CLE for Assessment of Intestinal Inflammation
The technical application CLE as well as the assessment and interpretation of CLE mages for the evaluation of mucosal inflammation can be rapidly learned. Studies have shown that the performance of individual investigators constantly increases over time and leads to a decreased acquisition time and improved diagnostic accuracy after the first three examinations of pCLE (53). In a recent study by Chang et al., the diagnostic accuracy and learning curve for the identification of mucosal barrier function and mucosal integrity was assessed (54). For this purpose, a total of 180 endoscopic CLE images of the terminal ileum were evaluated for increased intestinal permeability (IP) as assessed by cell-junction enhancement, fluorescein leak (FL), and cell dropout (CDO) by experienced and inexperienced analysts as well as pathologists after a 30-min teaching session (54). As shown in this report, the identification of IP requires only a short learning curve after which a high diagnostic accuracy is achieved.

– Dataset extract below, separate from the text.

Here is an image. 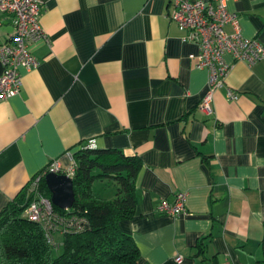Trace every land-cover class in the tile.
Instances as JSON below:
<instances>
[{"label": "crops", "instance_id": "crops-1", "mask_svg": "<svg viewBox=\"0 0 264 264\" xmlns=\"http://www.w3.org/2000/svg\"><path fill=\"white\" fill-rule=\"evenodd\" d=\"M42 1L47 38L29 45L39 63L21 68V93L0 100V213L53 162L69 171L82 146L119 149L143 160L135 216L120 221L140 248L138 264L262 260L264 60L228 55L208 115L199 105L209 71L196 67L199 45L168 17L170 0ZM227 1L242 33L264 44V0ZM14 30L0 11V45ZM94 191L112 199L117 186L97 180ZM178 192L188 213H160Z\"/></svg>", "mask_w": 264, "mask_h": 264}, {"label": "trees", "instance_id": "trees-1", "mask_svg": "<svg viewBox=\"0 0 264 264\" xmlns=\"http://www.w3.org/2000/svg\"><path fill=\"white\" fill-rule=\"evenodd\" d=\"M76 201L71 209L54 206L67 223L80 221V229L61 232L63 241L51 240L45 227L25 216L36 192L24 188L0 213V264H138L140 248L133 236L125 233L120 221L135 216L137 179L143 167L140 156L119 149L82 146L73 155ZM46 174L38 192L50 197ZM109 179L117 186L112 199L94 191L97 180ZM199 245L198 253L204 251ZM62 248L61 253L55 250ZM257 264H264L263 259Z\"/></svg>", "mask_w": 264, "mask_h": 264}, {"label": "built area", "instance_id": "built-area-1", "mask_svg": "<svg viewBox=\"0 0 264 264\" xmlns=\"http://www.w3.org/2000/svg\"><path fill=\"white\" fill-rule=\"evenodd\" d=\"M0 11L13 17L15 28L8 40L0 45V64L4 67L0 75V100H5L22 92L21 68L31 70L39 63L29 45L46 39L47 34L41 24L42 0H0ZM167 15L185 32V40L195 42L200 47L193 57L197 68L209 71V86L199 107L210 115L213 113L215 93L225 86L232 66L227 56L252 65L264 60V44L258 38L242 33L240 14L229 8L227 0H170ZM228 27L233 30L229 31ZM227 95L230 100H235L239 93L230 89ZM52 171L74 177L75 164L65 171L59 162H53L45 174ZM41 177L30 187V191H35L36 195L26 208L25 216L41 223L51 240H55L57 232L80 229L79 220L70 223L64 221L57 215L52 199L38 192ZM158 211L173 216L187 214V193L178 192L173 202L162 200ZM177 260L181 261L182 257L178 256Z\"/></svg>", "mask_w": 264, "mask_h": 264}, {"label": "water", "instance_id": "water-1", "mask_svg": "<svg viewBox=\"0 0 264 264\" xmlns=\"http://www.w3.org/2000/svg\"><path fill=\"white\" fill-rule=\"evenodd\" d=\"M54 205L62 209L73 208L76 201L74 179L66 173L48 172L45 176Z\"/></svg>", "mask_w": 264, "mask_h": 264}, {"label": "rangeland", "instance_id": "rangeland-1", "mask_svg": "<svg viewBox=\"0 0 264 264\" xmlns=\"http://www.w3.org/2000/svg\"><path fill=\"white\" fill-rule=\"evenodd\" d=\"M102 186L104 187V185H101V187ZM96 190H101L100 185H99L98 182H97V185H96ZM61 251H62V248H60L58 250H55V254L58 255L59 253H61Z\"/></svg>", "mask_w": 264, "mask_h": 264}]
</instances>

Various studies have demonstrated that increased IP and barrier dysfunction can well be visualized with CLE. As originally described by Kiesslich et al. (55), epithelial gaps are the morphologic equivalent of shedded epithelial cells and these epithelial gaps have been shown to be of utmost importance for the assessment of inflammatory activity with CLE in IBD patients.
Endomicroscopic characteristics of impaired intestinal mucosal barrier function have been described as the following: (i) FL, in which fluorescein spills into the lumens between two or more shedded or eroded enterocytes, (ii) cell junction enhancement, which, as an apical accumulation of fluorescein between two epithelial cells, morphologically represents an impairment of tight-junction proteins and can therefore be regarded as a precursor of final breakage of the basal tight junction (leading to FL), and (iii) CDO as defined as shedding of apoptotic cells into the luminal space, where they often can be found as cell detritus (Figure 2). Of note, all of the features are functional features and can only be observed with dynamic imaging with CLE. Hence, they do not have a histopathologic equivalent.
In a prospective pilot study in 58 IBD patients in clinical remission, Kiesslich et al. were able to show that increased cell shedding with FL can predict subsequent disease relapse within 12 months after the endomicroscopy (56). Specifically, the sensitivity, specificity and accuracy of an endomicroscopic grading system evaluating cell shedding and local barrier dysfunction (the so-called Watson score) to predict a flare were 62.5, 91.2, and 79%, respectively (56).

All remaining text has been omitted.